Sous les signatures de l’architecte Dimitrie Mohor et de l’ingénieur Andrei G. Ioachimescu, apparaît, en 1914, le plan de démembrement de la zone à travers laquelle des maisons pourraient être construites après des projets (type) relativement prédéterminés, destinés aux fonctionnaires du Ministère des Finances et aux fonctionnaires du Ministère de la Guerre. La zone couverte comprenait une zone qui correspond aujourd’hui aux rues Brésil, Bruxelles, Madrid et Washington.

Sur ce lotissement, jusqu’en 1916, année de l’entrée de la Roumanie dans la Première Guerre Mondiale, huit immeubles ont été construits. En 1920-1921, une seconde étape de développement du projet a été réalisée, étant demandées des approbations pour autres 60 immeubles. Malheureusement, l’arrivée de la Seconde Guerre Mondiale a limité les constructions. Cependant, nous avons encore un héritage important de l`époque, que nous puissions admirer aujourd’hui.

La rue  Lisbonne porte l’empreinte de l’architecte Dimitrie Mohor

Partout les influences du style néo-roumain se font remarquées.

De retour dans la rue Lisbonne, il faut dire que ces maisons conservent les caractéristiques du style de l’architecte Dimitrie Mohor. Le dernier a fréquemment utilisé, dans ses créations, les éléments déterminants du style néo-roumain, tels que les poteaux en bois des pavillons, les contreforts, les baies vitrées, etc. L’architecte Mohor a été l’auteur de nombreux plans des habitations sur cette rue.

Dimitrie Mohor était l’architecte en chef de la Société municipale pour des logements à bas prix, et sous la coordination de cette organisation, la construction de nombreuses zones systématisées de la ville a été réalisée.

De plus, Mohor est l’un des architectes de la génération qui a déterminé la maturité des influences indigènes dans l’architecture. Comme je l’ai mentionné précédemment, il a été tributaire au style néo-roumain.

Une rue intime, avec de nombreuses notes de mystère

Grace á ce style dominant, une unité de l’espace de la rue Lisbonne est observée. Le sentiment d’unité est accentué aussi par les villas massives des numéros 1 et 2, situées des deux côtés du parc.

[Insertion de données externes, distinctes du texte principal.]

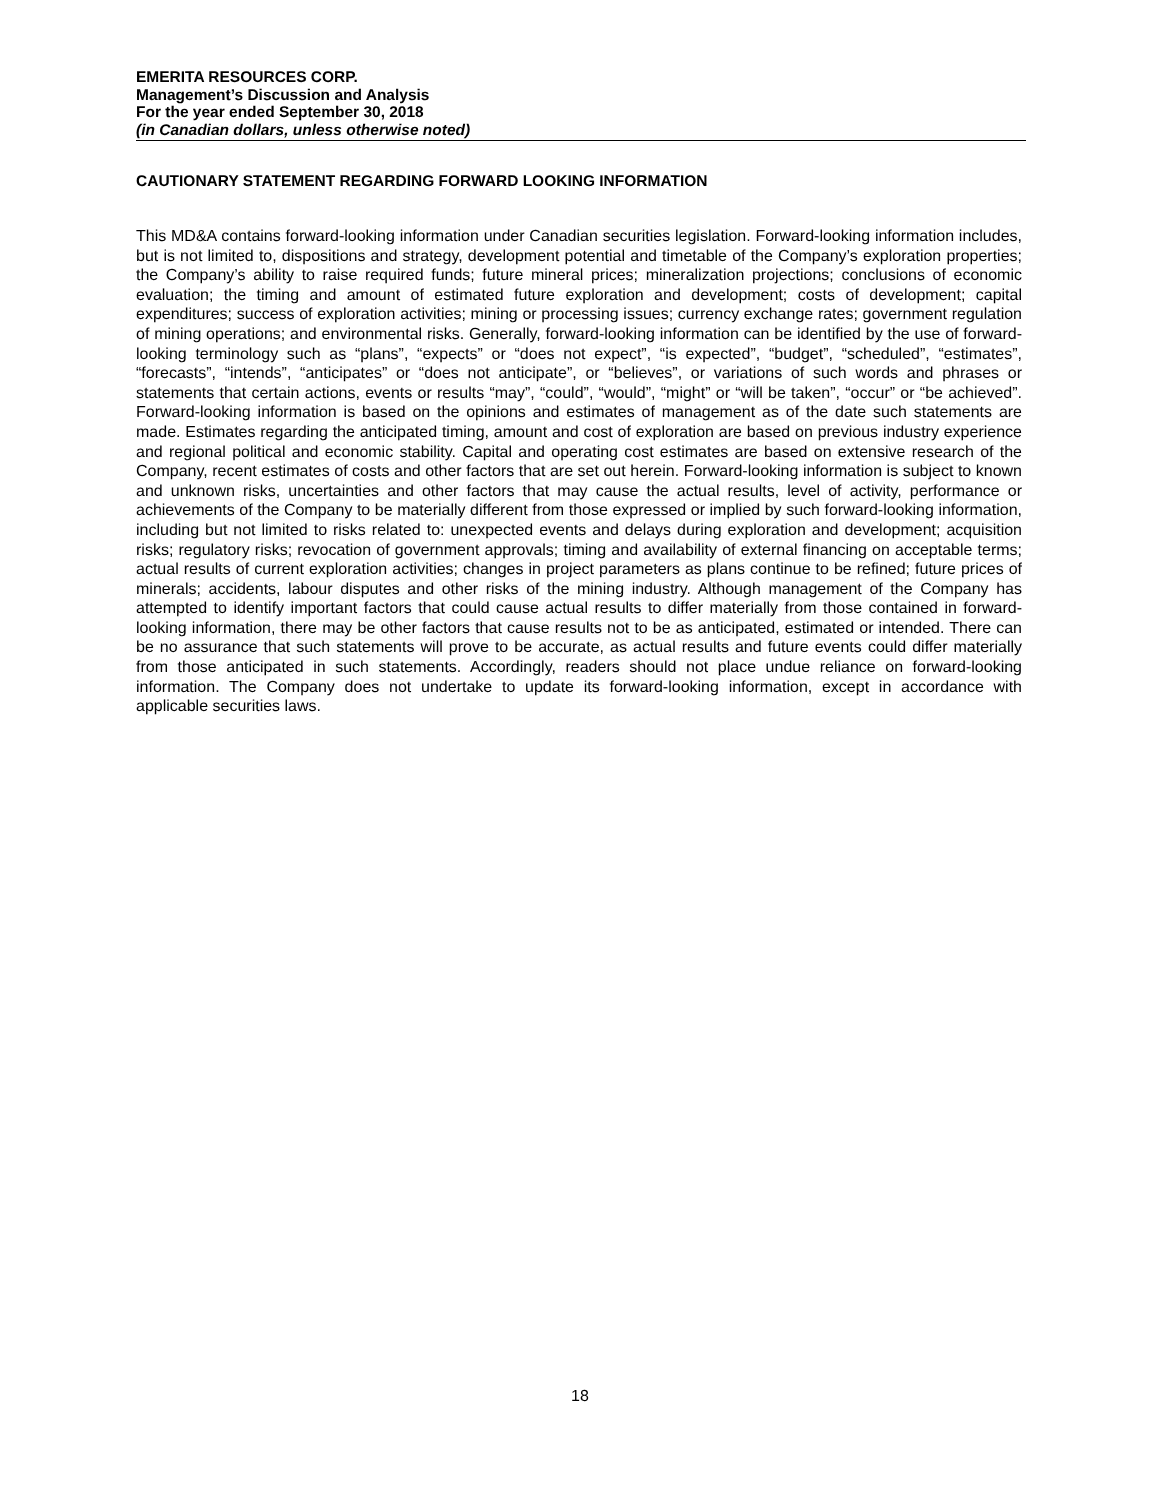EMERITA RESOURCES CORP.
Management’s Discussion and Analysis
For the year ended September 30, 2018
(in Canadian dollars, unless otherwise noted)
CAUTIONARY STATEMENT REGARDING FORWARD LOOKING INFORMATION
This MD&A contains forward-looking information under Canadian securities legislation. Forward-looking information includes, but is not limited to, dispositions and strategy, development potential and timetable of the Company’s exploration properties; the Company’s ability to raise required funds; future mineral prices; mineralization projections; conclusions of economic evaluation; the timing and amount of estimated future exploration and development; costs of development; capital expenditures; success of exploration activities; mining or processing issues; currency exchange rates; government regulation of mining operations; and environmental risks. Generally, forward-looking information can be identified by the use of forward-looking terminology such as “plans”, “expects” or “does not expect”, “is expected”, “budget”, “scheduled”, “estimates”, “forecasts”, “intends”, “anticipates” or “does not anticipate”, or “believes”, or variations of such words and phrases or statements that certain actions, events or results “may”, “could”, “would”, “might” or “will be taken”, “occur” or “be achieved”. Forward-looking information is based on the opinions and estimates of management as of the date such statements are made. Estimates regarding the anticipated timing, amount and cost of exploration are based on previous industry experience and regional political and economic stability. Capital and operating cost estimates are based on extensive research of the Company, recent estimates of costs and other factors that are set out herein. Forward-looking information is subject to known and unknown risks, uncertainties and other factors that may cause the actual results, level of activity, performance or achievements of the Company to be materially different from those expressed or implied by such forward-looking information, including but not limited to risks related to: unexpected events and delays during exploration and development; acquisition risks; regulatory risks; revocation of government approvals; timing and availability of external financing on acceptable terms; actual results of current exploration activities; changes in project parameters as plans continue to be refined; future prices of minerals; accidents, labour disputes and other risks of the mining industry. Although management of the Company has attempted to identify important factors that could cause actual results to differ materially from those contained in forward-looking information, there may be other factors that cause results not to be as anticipated, estimated or intended. There can be no assurance that such statements will prove to be accurate, as actual results and future events could differ materially from those anticipated in such statements. Accordingly, readers should not place undue reliance on forward-looking information. The Company does not undertake to update its forward-looking information, except in accordance with applicable securities laws.
18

Une touche particulière est donnée par l’imposant immobile du numéro 3, qui présente des éléments et des décorations de source néoclassique et qui contribue avec une note de variation.

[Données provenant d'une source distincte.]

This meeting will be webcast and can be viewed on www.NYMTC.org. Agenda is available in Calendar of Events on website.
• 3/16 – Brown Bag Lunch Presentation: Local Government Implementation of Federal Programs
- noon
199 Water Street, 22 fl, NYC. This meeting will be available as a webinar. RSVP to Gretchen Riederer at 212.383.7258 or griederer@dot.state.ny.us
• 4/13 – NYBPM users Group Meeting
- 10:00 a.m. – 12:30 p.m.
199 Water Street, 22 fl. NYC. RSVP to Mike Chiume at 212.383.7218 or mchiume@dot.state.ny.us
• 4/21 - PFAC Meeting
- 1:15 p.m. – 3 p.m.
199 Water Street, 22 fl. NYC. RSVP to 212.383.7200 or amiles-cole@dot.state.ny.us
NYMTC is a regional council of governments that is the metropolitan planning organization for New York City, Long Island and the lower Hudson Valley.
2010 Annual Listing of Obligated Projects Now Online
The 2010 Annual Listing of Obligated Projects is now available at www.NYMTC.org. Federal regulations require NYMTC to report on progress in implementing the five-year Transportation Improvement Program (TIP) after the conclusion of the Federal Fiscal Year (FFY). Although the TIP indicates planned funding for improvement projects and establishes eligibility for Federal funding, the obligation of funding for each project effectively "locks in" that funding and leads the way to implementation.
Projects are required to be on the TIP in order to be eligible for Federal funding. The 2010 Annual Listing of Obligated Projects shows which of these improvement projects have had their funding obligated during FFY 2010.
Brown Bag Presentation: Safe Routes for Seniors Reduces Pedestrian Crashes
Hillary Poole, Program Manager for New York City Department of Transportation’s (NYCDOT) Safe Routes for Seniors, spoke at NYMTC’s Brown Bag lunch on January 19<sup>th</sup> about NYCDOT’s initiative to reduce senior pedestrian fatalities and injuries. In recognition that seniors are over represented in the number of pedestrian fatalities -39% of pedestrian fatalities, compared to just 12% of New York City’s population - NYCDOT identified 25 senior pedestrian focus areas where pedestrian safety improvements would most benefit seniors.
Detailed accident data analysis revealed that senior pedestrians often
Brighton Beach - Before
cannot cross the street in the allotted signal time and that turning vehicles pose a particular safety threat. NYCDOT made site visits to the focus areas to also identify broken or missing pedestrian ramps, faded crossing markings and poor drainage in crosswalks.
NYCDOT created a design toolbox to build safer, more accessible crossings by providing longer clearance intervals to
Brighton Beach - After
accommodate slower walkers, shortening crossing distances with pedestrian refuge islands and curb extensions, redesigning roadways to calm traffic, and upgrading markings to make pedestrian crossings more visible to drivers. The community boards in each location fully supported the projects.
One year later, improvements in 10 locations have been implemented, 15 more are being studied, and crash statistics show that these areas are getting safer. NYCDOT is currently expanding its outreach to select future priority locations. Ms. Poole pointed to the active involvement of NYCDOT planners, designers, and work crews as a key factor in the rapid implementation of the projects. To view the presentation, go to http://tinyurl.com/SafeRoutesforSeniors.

La disposition des bâtiments en plans parcellaires, mais aussi leur aspect de forteresse paysanne donne l`intimité et une note mystérieuse à chaque maison et à la rue dans son intégralité. La planification de la disposition des maisons porte la responsabilité pour « la rupture du rythme ». La rue est clairement délimitée par l’agitation du boulevard voisin.

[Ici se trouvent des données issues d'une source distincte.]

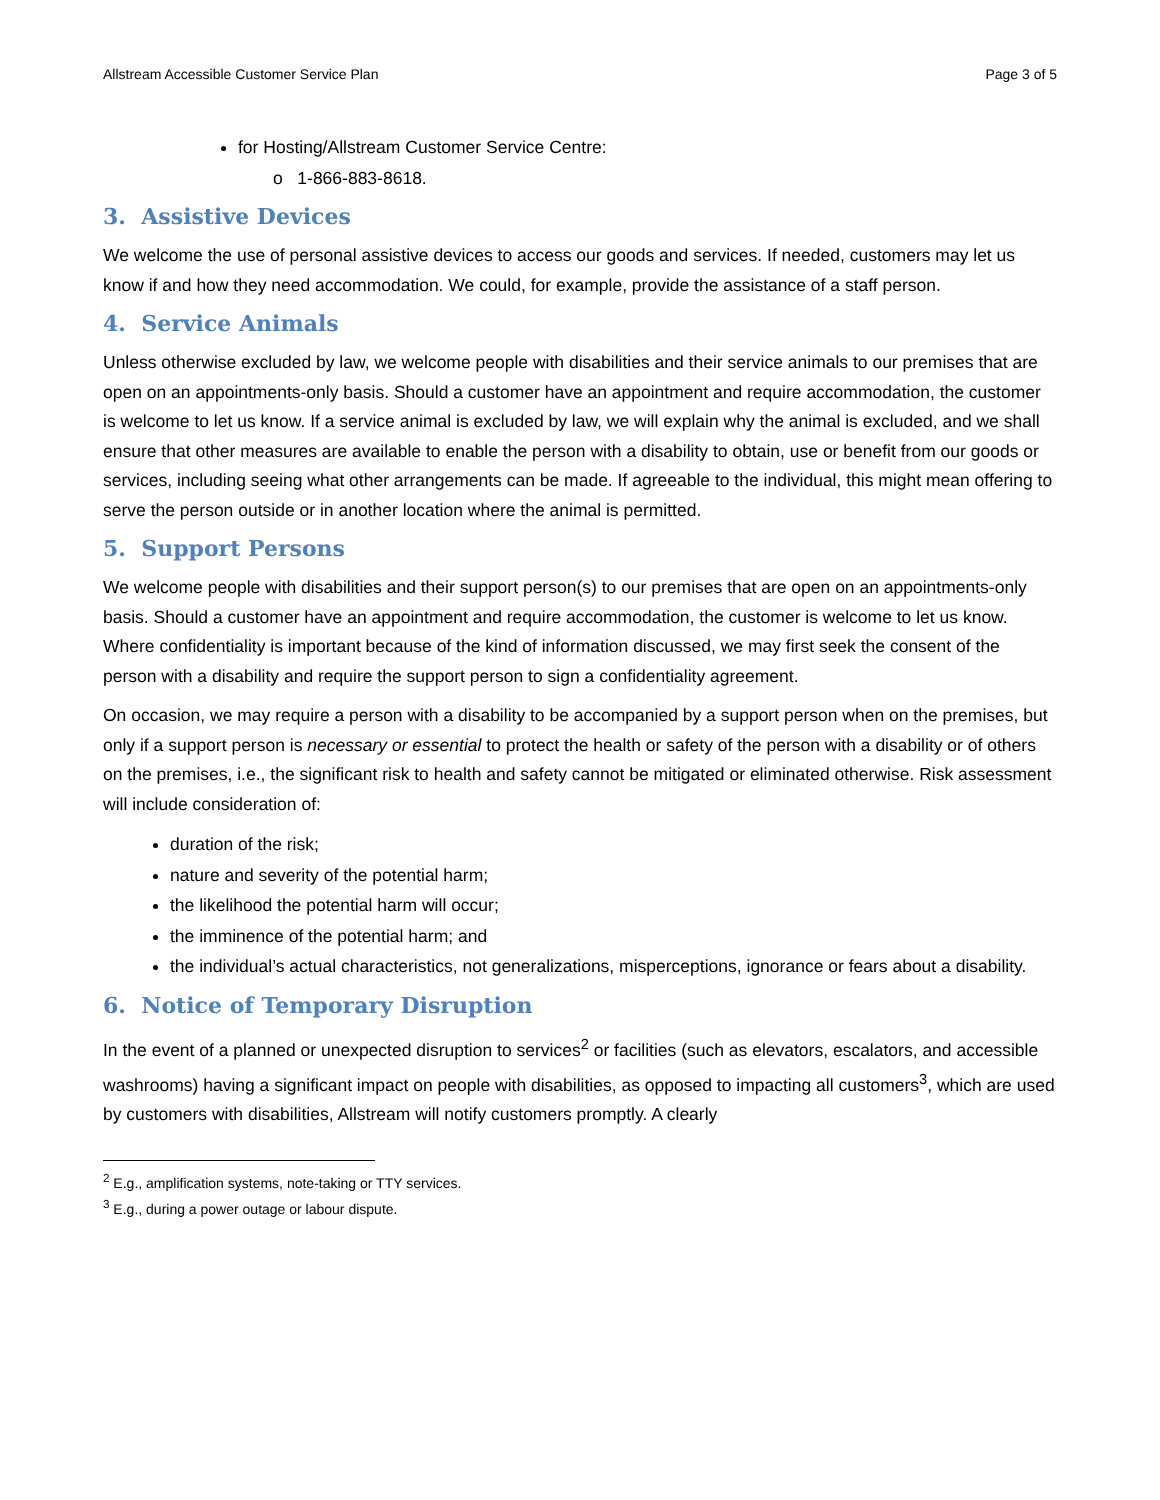Allstream Accessible Customer Service Plan Page 3 of 5
for Hosting/Allstream Customer Service Centre:
o 1-866-883-8618.
3. Assistive Devices
We welcome the use of personal assistive devices to access our goods and services. If needed, customers may let us know if and how they need accommodation. We could, for example, provide the assistance of a staff person.
4. Service Animals
Unless otherwise excluded by law, we welcome people with disabilities and their service animals to our premises that are open on an appointments-only basis. Should a customer have an appointment and require accommodation, the customer is welcome to let us know. If a service animal is excluded by law, we will explain why the animal is excluded, and we shall ensure that other measures are available to enable the person with a disability to obtain, use or benefit from our goods or services, including seeing what other arrangements can be made. If agreeable to the individual, this might mean offering to serve the person outside or in another location where the animal is permitted.
5. Support Persons
We welcome people with disabilities and their support person(s) to our premises that are open on an appointments-only basis. Should a customer have an appointment and require accommodation, the customer is welcome to let us know. Where confidentiality is important because of the kind of information discussed, we may first seek the consent of the person with a disability and require the support person to sign a confidentiality agreement.
On occasion, we may require a person with a disability to be accompanied by a support person when on the premises, but only if a support person is necessary or essential to protect the health or safety of the person with a disability or of others on the premises, i.e., the significant risk to health and safety cannot be mitigated or eliminated otherwise. Risk assessment will include consideration of:
duration of the risk;
nature and severity of the potential harm;
the likelihood the potential harm will occur;
the imminence of the potential harm; and
the individual’s actual characteristics, not generalizations, misperceptions, ignorance or fears about a disability.
6. Notice of Temporary Disruption
In the event of a planned or unexpected disruption to services<sup>2</sup> or facilities (such as elevators, escalators, and accessible washrooms) having a significant impact on people with disabilities, as opposed to impacting all customers<sup>3</sup>, which are used by customers with disabilities, Allstream will notify customers promptly. A clearly
<sup>2</sup> E.g., amplification systems, note-taking or TTY services.
<sup>3</sup> E.g., during a power outage or labour dispute.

Même si la rue est petite, elle offre de généreux espaces à ceux qui la parcourent.

La façon dont l’architecte a pensé l’ensemble du plan de cette zone permet d’augmenter l’espace libre. De plus, une vue libre est prévue pour le mouvement. Le concepteur a décidé de retirer les bâtiments plus que d’habitude de l’alignement, en formant ainsi un véritable square.

Les solutions architecturales utilisées dans la zone ont permis ultérieurement de créer des espaces aux fonctions multiples. De plus, ils ont permis le développement du concept de « ville type jardin », qui était déjà apparu dans l’architecture de l’époque. Cela explique la présence du petit parc au milieu de la rue Lisbonne, qui, à son tour, crée une intimité complice et offre à ceux qui vivent dans le quartier la possibilité de socialiser ou de s’arrêter pour une minute de repos.

Le parc au milieu de la rue Lisbonne offre un endroit de repos.

Et le touriste qui se promène dans le quartier peut faire une pause de l’agitation des cafés et des boutiques exclusifs de Calea Dorobanți. Il a l’occasion d’admirer, en toute tranquillité, des éléments particuliers de l’architecture, des détails ornementaux extraordinaires et de profiter de l’ombre offerte par la végétation généreuse.